His anger roiled at us again. I’m not going to repeat what he said, because it was unflattering. It was slanderous. It was some of the worst language I’ve ever heard. Suffice to say, he started with “Goddamn punks!” and went on from there to question our parentage, heritage, and everything else with chest heaving and spittle flying. We were cowed by this display – remember – none of us had ever; and I mean ever been in any sort of trouble. We apologized brokenly over, as if he would leave like a bad dream.

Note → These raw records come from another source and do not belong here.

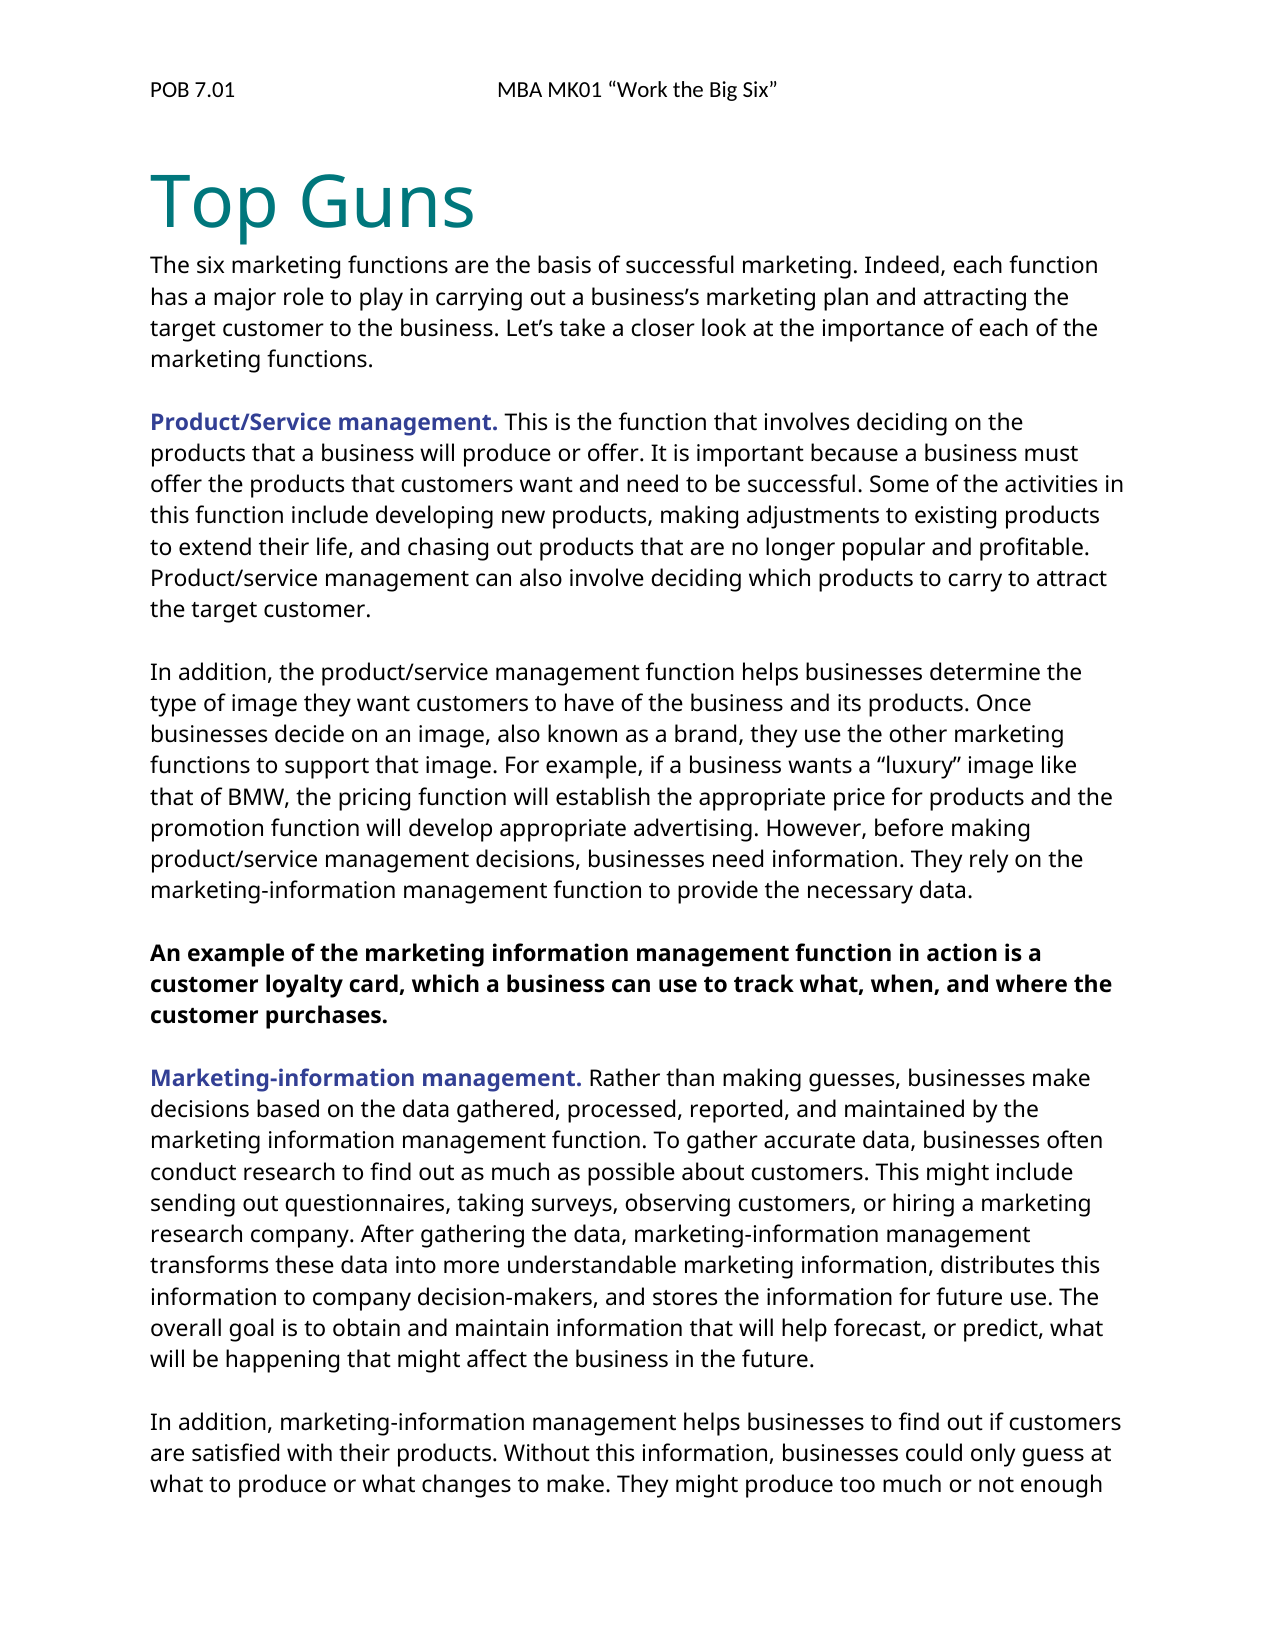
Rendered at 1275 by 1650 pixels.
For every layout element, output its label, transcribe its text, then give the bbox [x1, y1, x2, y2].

text In addition, the product/service management function helps businesses determine the type of image they want customers to have of the business and its products. Once businesses decide on an image, also known as a brand, they use the other marketing functions to support that image. For example, if a business wants a “luxury” image like that of BMW, the pricing function will establish the appropriate price for products and the promotion function will develop appropriate advertising. However, before making product/service management decisions, businesses need information. They rely on the marketing-information management function to provide the necessary data. [150, 656, 1125, 906]
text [150, 1406, 1125, 1499]
text Top Guns [150, 150, 1125, 249]
text Product/Service management. This is the function that involves deciding on the products that a business will produce or offer. It is important because a business must offer the products that customers want and need to be successful. Some of the activities in this function include developing new products, making adjustments to existing products to extend their life, and chasing out products that are no longer popular and profitable. Product/service management can also involve deciding which products to carry to attract the target customer. [150, 406, 1125, 624]
text Marketing-information management. Rather than making guesses, businesses make decisions based on the data gathered, processed, reported, and maintained by the marketing information management function. To gather accurate data, businesses often conduct research to find out as much as possible about customers. This might include sending out questionnaires, taking surveys, observing customers, or hiring a marketing research company. After gathering the data, marketing-information management transforms these data into more understandable marketing information, distributes this information to company decision-makers, and stores the information for future use. The overall goal is to obtain and maintain information that will help forecast, or predict, what will be happening that might affect the business in the future. [150, 1062, 1125, 1374]
text An example of the marketing information management function in action is a customer loyalty card, which a business can use to track what, when, and where the customer purchases. [150, 937, 1125, 1031]
text The six marketing functions are the basis of successful marketing. Indeed, each function has a major role to play in carrying out a business’s marketing plan and attracting the target customer to the business. Let’s take a closer look at the importance of each of the marketing functions. [150, 249, 1125, 374]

His torrent of fury had just begun, because he began to pace frantically around the car, which none of us had left. Finally, he reached at the Doctor through the car window, as if he would drag him out. The critical mass had been reached. I didn’t know what he would do with the Doctor if he dragged him out, but I knew that it would be bad. I made as if to step out of the bed with Biscuit and Cracker, and he backed off. Then inspiration struck his Neanderthal features. He howled that one of these houses on the dead end must be our residences. We watched stunned as he ran to a door and began accosting people about us. Fortunately, no one had any idea who we were.

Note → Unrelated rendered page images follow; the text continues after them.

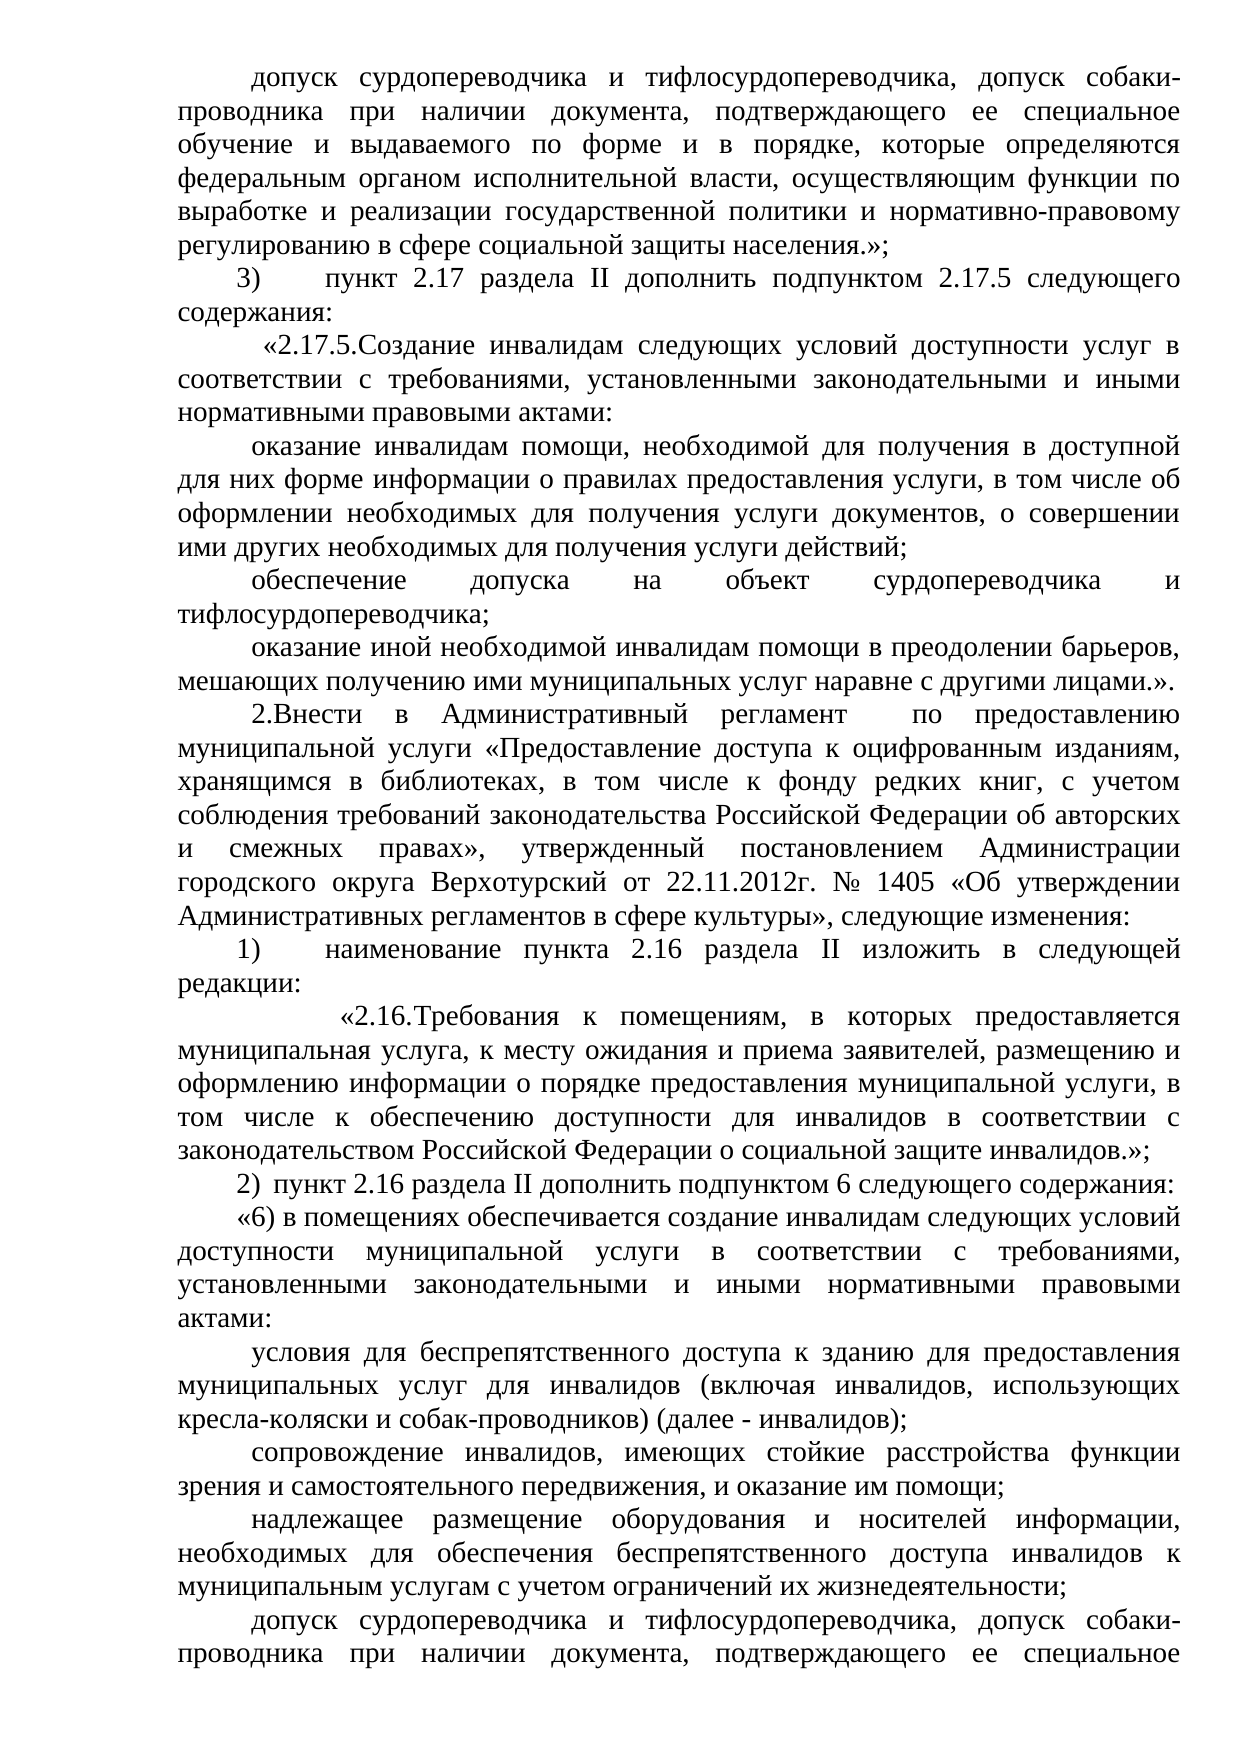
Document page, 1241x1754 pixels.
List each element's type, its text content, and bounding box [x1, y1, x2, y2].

text условия для беспрепятственного доступа к зданию для предоставления муниципальных услуг для инвалидов (включая инвалидов, использующих кресла-коляски и собак-проводников) (далее - инвалидов); [177, 1334, 1181, 1434]
text надлежащее размещение оборудования и носителей информации, необходимых для обеспечения беспрепятственного доступа инвалидов к муниципальным услугам с учетом ограничений их жизнедеятельности; [177, 1501, 1181, 1602]
text оказание инвалидам помощи, необходимой для получения в доступной для них форме информации о правилах предоставления услуги, в том числе об оформлении необходимых для получения услуги документов, о совершении ими других необходимых для получения услуги действий; [177, 428, 1181, 562]
list наименование пункта 2.16 раздела II изложить в следующей редакции: [177, 931, 1181, 998]
text оказание иной необходимой инвалидам помощи в преодолении барьеров, мешающих получению ими муниципальных услуг наравне с другими лицами.». [177, 629, 1181, 696]
text «2.17.5.Создание инвалидам следующих условий доступности услуг в соответствии с требованиями, установленными законодательными и иными нормативными правовыми актами: [177, 327, 1181, 428]
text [177, 1602, 1181, 1669]
text обеспечение допуска на объект сурдопереводчика и тифлосурдопереводчика; [177, 562, 1181, 629]
list пункт 2.16 раздела II дополнить подпунктом 6 следующего содержания: [236, 1166, 1181, 1199]
text 2.Внести в Административный регламент по предоставлению муниципальной услуги «Предоставление доступа к оцифрованным изданиям, хранящимся в библиотеках, в том числе к фонду редких книг, с учетом соблюдения требований законодательства Российской Федерации об авторских и смежных правах», утвержденный постановлением Администрации городского округа Верхотурский от 22.11.2012г. № 1405 «Об утверждении Административных регламентов в сфере культуры», следующие изменения: [177, 696, 1181, 931]
list пункт 2.17 раздела II дополнить подпунктом 2.17.5 следующего содержания: [177, 260, 1181, 327]
text допуск сурдопереводчика и тифлосурдопереводчика, допуск собаки-проводника при наличии документа, подтверждающего ее специальное обучение и выдаваемого по форме и в порядке, которые определяются федеральным органом исполнительной власти, осуществляющим функции по выработке и реализации государственной политики и нормативно-правовому регулированию в сфере социальной защиты населения.»; [177, 59, 1181, 260]
text «6) в помещениях обеспечивается создание инвалидам следующих условий доступности муниципальной услуги в соответствии с требованиями, установленными законодательными и иными нормативными правовыми актами: [177, 1199, 1181, 1334]
text сопровождение инвалидов, имеющих стойкие расстройства функции зрения и самостоятельного передвижения, и оказание им помощи; [177, 1434, 1181, 1501]
text «2.16.Требования к помещениям, в которых предоставляется муниципальная услуга, к месту ожидания и приема заявителей, размещению и оформлению информации о порядке предоставления муниципальной услуги, в том числе к обеспечению доступности для инвалидов в соответствии с законодательством Российской Федерации о социальной защите инвалидов.»; [177, 998, 1181, 1166]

It was at this point that we seized our opportunity. We had apologized – and at that point we really were very regretful for our actions. All of us prevailed upon the Doctor to make haste with the automobile, to go up and over the nearest curb, and around the impediments in our path, and leave the distracted ogre while we could. It was brilliant. He watched us, slack-jawed on a lawn as we navigated around his truck. Then the roar erupted as he ran, in a lumbering fashion after us, not menacing in any way, and then, he was gone.

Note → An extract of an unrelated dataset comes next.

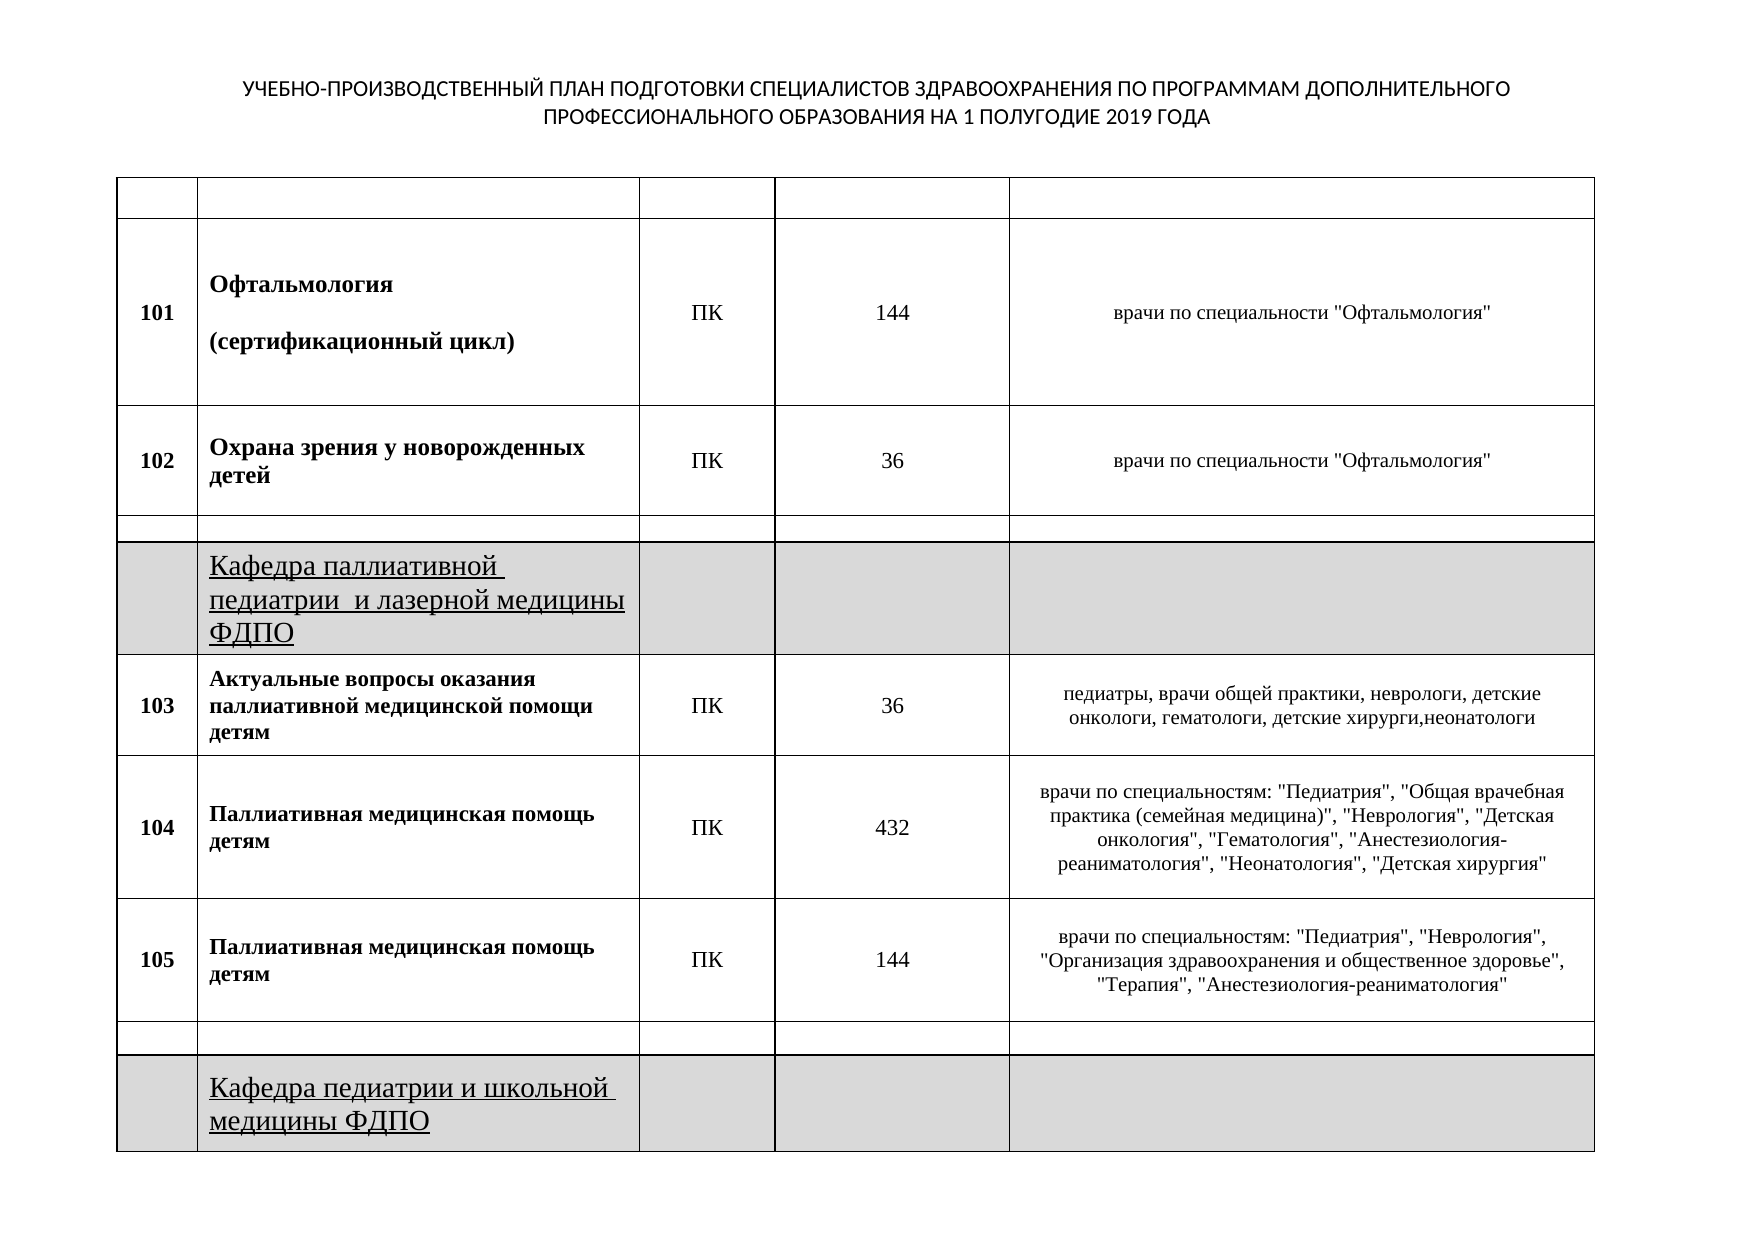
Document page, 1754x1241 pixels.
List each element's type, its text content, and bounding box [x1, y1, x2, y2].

Cheers rang out in the bed between the three of us, until we glanced up and saw the Doctor’s panicked expression, and noticed that we were pulling over mere blocks away from the Ogre. I looked up to see the relentless ticking of police lights behind us. Mechanically, we heard the amplified voice state to us to turn off the truck and exit the car. Woodenly, we all walked over to the curb next to the truck. Minutes passed. Finally, I had the nerve to look and see why the Police hadn’t approached us. The “cruiser” that was attached to the lights was painted all white. The hood had the words “V.P.” stenciled on it. And behind the windshield, two very old men sat staring at us.
“You pulled over for the Volunteer Patrol?” I hissed at the Doctor. He merely shrugged. The others insisted that we leave, since the “VP” were not real cops. The Doctor pointed out in calm, unflinching logic that they now had his plates and further flight was ludicrous to say the least. So we waited. We waited the longest time, on the side of the road, sitting on a curb in a quiet suburban neighborhood on a Sunday morning. We waited for the real Police to come and arrest us. It was ridiculous.
Ridiculous or not, the Police eventually came much later – conservatively, I’d say half an hour later. Before that, the Ogre had found us – we hadn’t exactly made it far from him on our last escape, and was berating the VP with his howls, which had brought some of the citizenry out to watch the situation. The Police arrived, in a real cruiser, and first dispersed the crowd, such as it was. After having a muted conversation with the Senior Citizens, they began to walk toward the five of us. I muttered to the Doctor under my breath that the situation was very bad, the first words any of us had stated for a long time. His reply made any confidence I had left flee like a real fugitive: “Yeah, this is bad. And you know what? I just realized five minutes ago that I don’t have my license on me.”